Published: 15 September 2005



Experimental studies support an important role for endothelial nitric oxide synthase (eNOS) in the regulation of angiogenesis. In humans, a common polymorphism exists in the eNOS gene that results in the conversion of glutamate to aspartate for codon 298. In vitro and in vivo studies have suggested a decreased NOS activity in patients with the Asp298 variant. We hypothesized that a genetic-mediated decreased eNOS activity may limit collateral development in patients with chronic coronary occlusions.


We selected 291 consecutive patients who underwent coronary angiography and who had at least one chronic (>15 days) total coronary occlusion. Collateral development was graded angiographically using two different methods: the collateral flow grade and the recipient filling grade. Genomic DNA was extracted from white blood cells and genotyping was performed using previously published techniques.

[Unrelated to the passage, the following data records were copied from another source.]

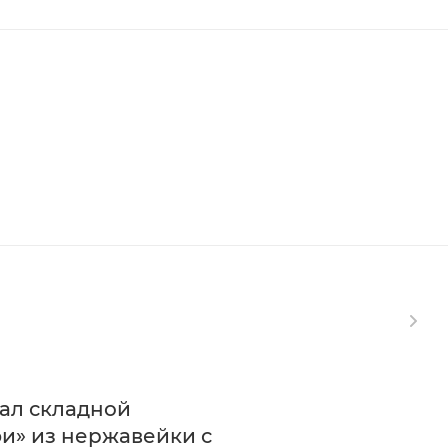
ал складной
и» из нержавейки с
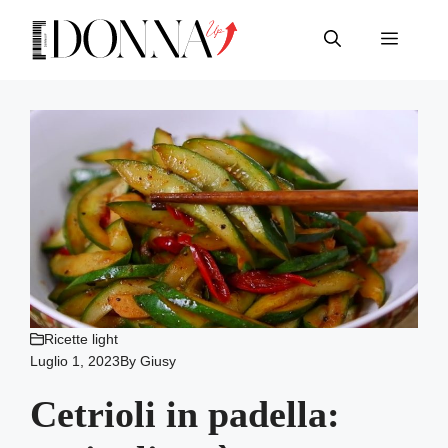
Vai
al
Menu
contenuto
Ricette light
Luglio 1, 2023
By
Giusy
Cetrioli in padella:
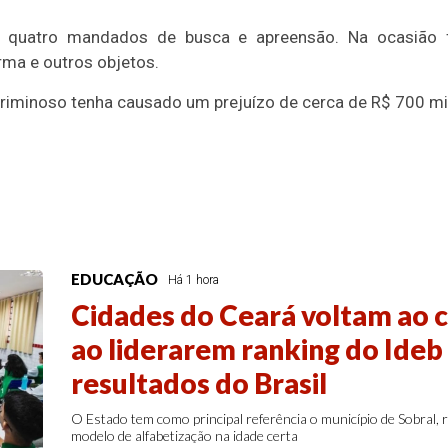
 quatro mandados de busca e apreensão. Na ocasião fo
rma e outros objetos.
criminoso tenha causado um prejuízo de cerca de R$ 700 mil
EDUCAÇÃO
Há 1 hora
Cidades do Ceará voltam ao c
ao liderarem ranking do Ide
resultados do Brasil
O Estado tem como principal referência o município de Sobral,
modelo de alfabetização na idade certa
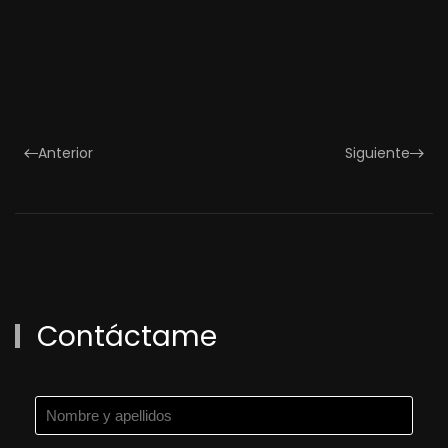
Anterior
Siguiente
Contáctame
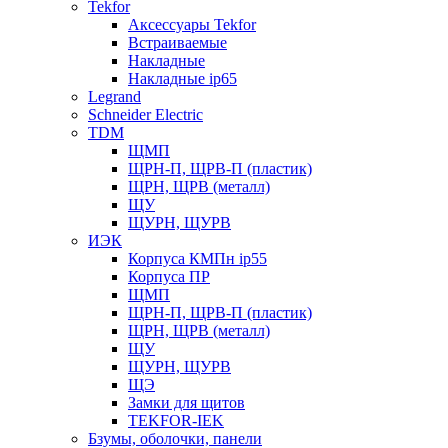
Tekfor
Аксессуары Tekfor
Встраиваемые
Накладные
Накладные ip65
Legrand
Schneider Electric
TDM
ЩМП
ЩРН-П, ЩРВ-П (пластик)
ЩРН, ЩРВ (металл)
ЩУ
ЩУРН, ЩУРВ
ИЭК
Корпуса КМПн ip55
Корпуса ПР
ЩМП
ЩРН-П, ЩРВ-П (пластик)
ЩРН, ЩРВ (металл)
ЩУ
ЩУРН, ЩУРВ
ЩЭ
Замки для щитов
TEKFOR-IEK
Бзумы, оболочки, панели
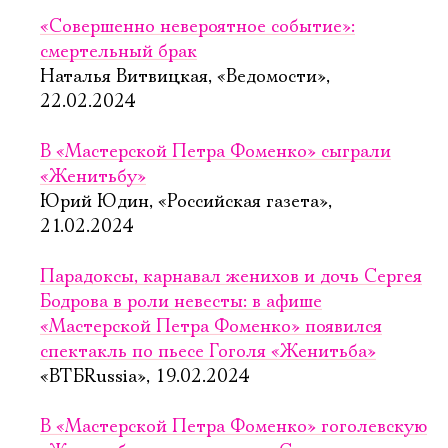
«Совершенно невероятное событие»:
смертельный брак
Наталья Витвицкая, «Ведомости»,
22.02.2024
В «Мастерской Петра Фоменко» сыграли
«Женитьбу»
Юрий Юдин, «Российская газета»,
21.02.2024
Парадоксы, карнавал женихов и дочь Сергея
Бодрова в роли невесты: в афише
«Мастерской Петра Фоменко» появился
спектакль по пьесе Гоголя «Женитьба»
«ВТБRussia», 19.02.2024
В «Мастерской Петра Фоменко» гоголевскую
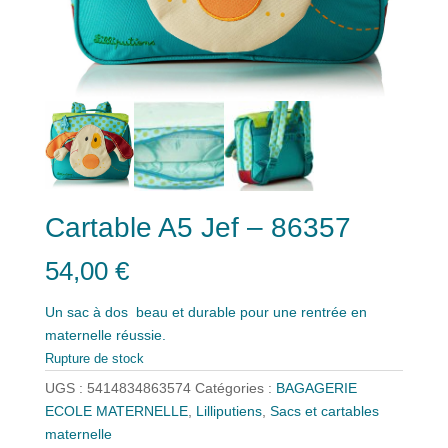
Cartable A5 Jef – 86357
54,00
€
Un sac à dos beau et durable pour une rentrée en
maternelle réussie.
Rupture de stock
UGS :
5414834863574
Catégories :
BAGAGERIE
ECOLE MATERNELLE
,
Lilliputiens
,
Sacs et cartables
maternelle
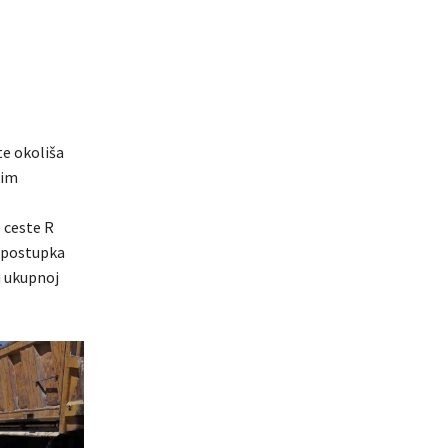
te okoliša
nim
e ceste R
g postupka
u ukupnoj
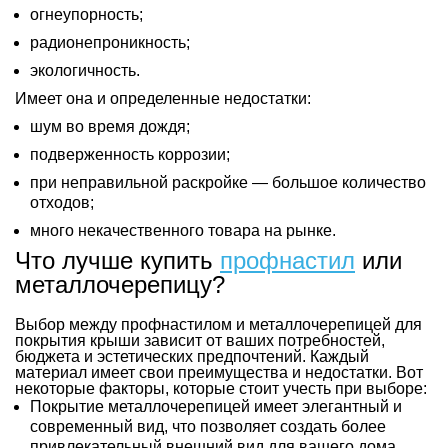
огнеупорность;
радионепроникность;
экологичность.
Имеет она и определенные недостатки:
шум во время дождя;
подверженность коррозии;
при неправильной раскройке — большое количество
отходов;
много некачественного товара на рынке.
Что лучше купить 
профнастил
 или 
металлочерепицу?
Выбор между профнастилом и металлочерепицей для 
покрытия крыши зависит от ваших потребностей, 
бюджета и эстетических предпочтений. Каждый 
материал имеет свои преимущества и недостатки. Вот 
некоторые факторы, которые стоит учесть при выборе:
Покрытие металлочерепицей имеет элегантный и 
современный вид, что позволяет создать более 
привлекательный внешний вид для вашего дома.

Collateral development was lower in patients carrying the Asp298 variant than in Glu-Glu homozygotes (collateral flow grade: 2.64 ± 0.08 and 2.89 ± 0.08, respectively, p = 0.04; recipient filling grade: 3.00 ± 0.08 and 3.24 ± 0.07, respectively, p = 0.04). By multivariable analysis, three variables were independently associated with the collateral flow grade: female gender, smoking, and the Asp298 variant (p = 0.03) while the Asp298 variant was the sole variable independently associated with the recipient filling grade (p = 0.03).


Collateral development is lower in patients with the Asp298 variant. This may be explained by the decreased NOS activity in patients with the Asp298 variant. Further studies will have to determine whether increasing eNOS activity in humans is associated with coronary collateral development.